- **ASSIGNMENT**
Omit the images. Restate all of the records word for word.

- **EXTRACTED RECORDS**
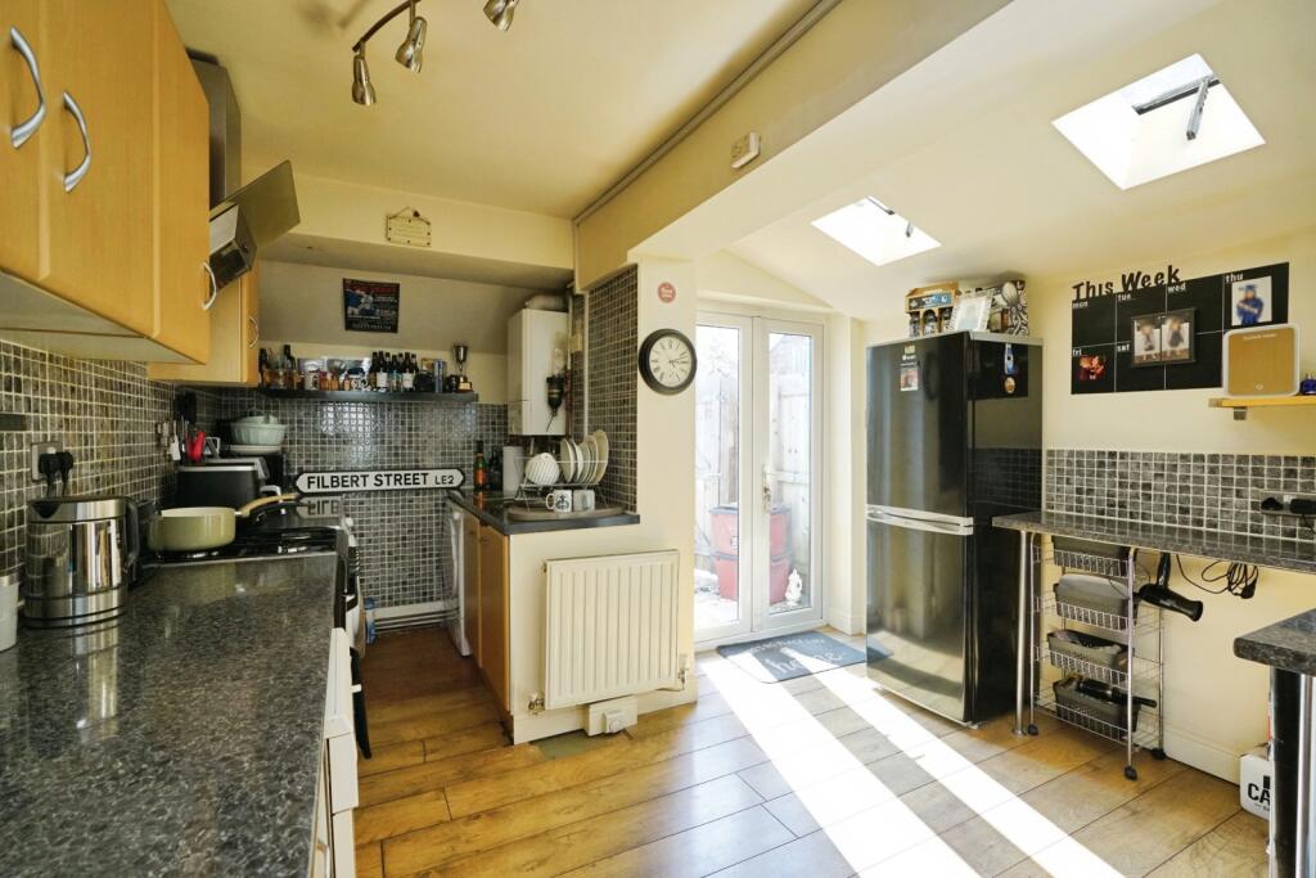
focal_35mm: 16
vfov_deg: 73.8
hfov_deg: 96.7
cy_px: 439
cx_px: 658
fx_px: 585
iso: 2000
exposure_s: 1/250
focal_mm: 16
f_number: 8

- **ANSWER BOX**
focal_35mm: 16
vfov_deg: 73.8
hfov_deg: 96.7
cy_px: 439
cx_px: 658
fx_px: 585
iso: 2000
exposure_s: 1/250
focal_mm: 16
f_number: 8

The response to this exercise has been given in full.